● Task to carry out
Reproduce verbatim the lines in the entries below, from the line containing "joints en caoutchouc." to the line containing "Le ventouse : idéale", including both of those lines.

____________________

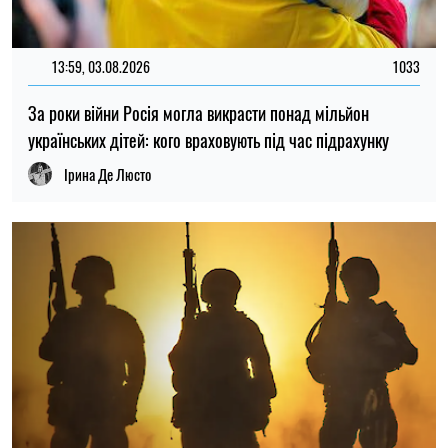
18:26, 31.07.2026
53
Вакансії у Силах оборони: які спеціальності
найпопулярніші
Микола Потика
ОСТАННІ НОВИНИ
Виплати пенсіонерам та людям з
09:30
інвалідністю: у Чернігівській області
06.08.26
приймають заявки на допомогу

____________________

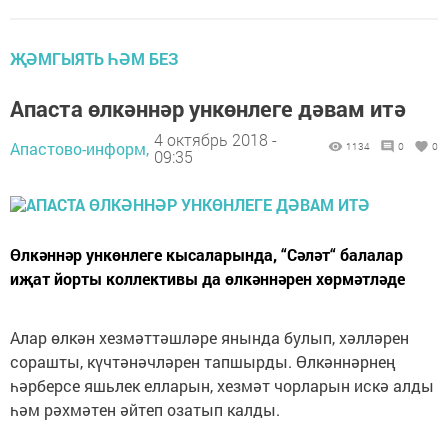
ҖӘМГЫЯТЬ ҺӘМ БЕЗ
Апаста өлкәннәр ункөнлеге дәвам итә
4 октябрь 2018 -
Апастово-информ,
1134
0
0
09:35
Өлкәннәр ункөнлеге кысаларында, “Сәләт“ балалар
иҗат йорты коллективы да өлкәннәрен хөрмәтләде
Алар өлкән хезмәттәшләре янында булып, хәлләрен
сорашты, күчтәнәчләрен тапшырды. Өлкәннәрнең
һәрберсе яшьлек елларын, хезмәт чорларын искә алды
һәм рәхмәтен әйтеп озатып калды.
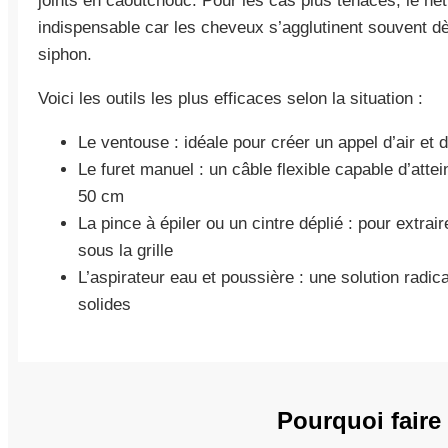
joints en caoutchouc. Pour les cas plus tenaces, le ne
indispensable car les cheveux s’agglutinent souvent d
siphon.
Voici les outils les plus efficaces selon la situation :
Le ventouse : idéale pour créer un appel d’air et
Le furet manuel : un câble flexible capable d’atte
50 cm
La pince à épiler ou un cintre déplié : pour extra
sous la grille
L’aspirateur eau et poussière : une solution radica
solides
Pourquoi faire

____________________

● Your solution
joints en caoutchouc. Pour les cas plus tenaces, le ne
indispensable car les cheveux s’agglutinent souvent d
siphon.
Voici les outils les plus efficaces selon la situation :
Le ventouse : idéale pour créer un appel d’air et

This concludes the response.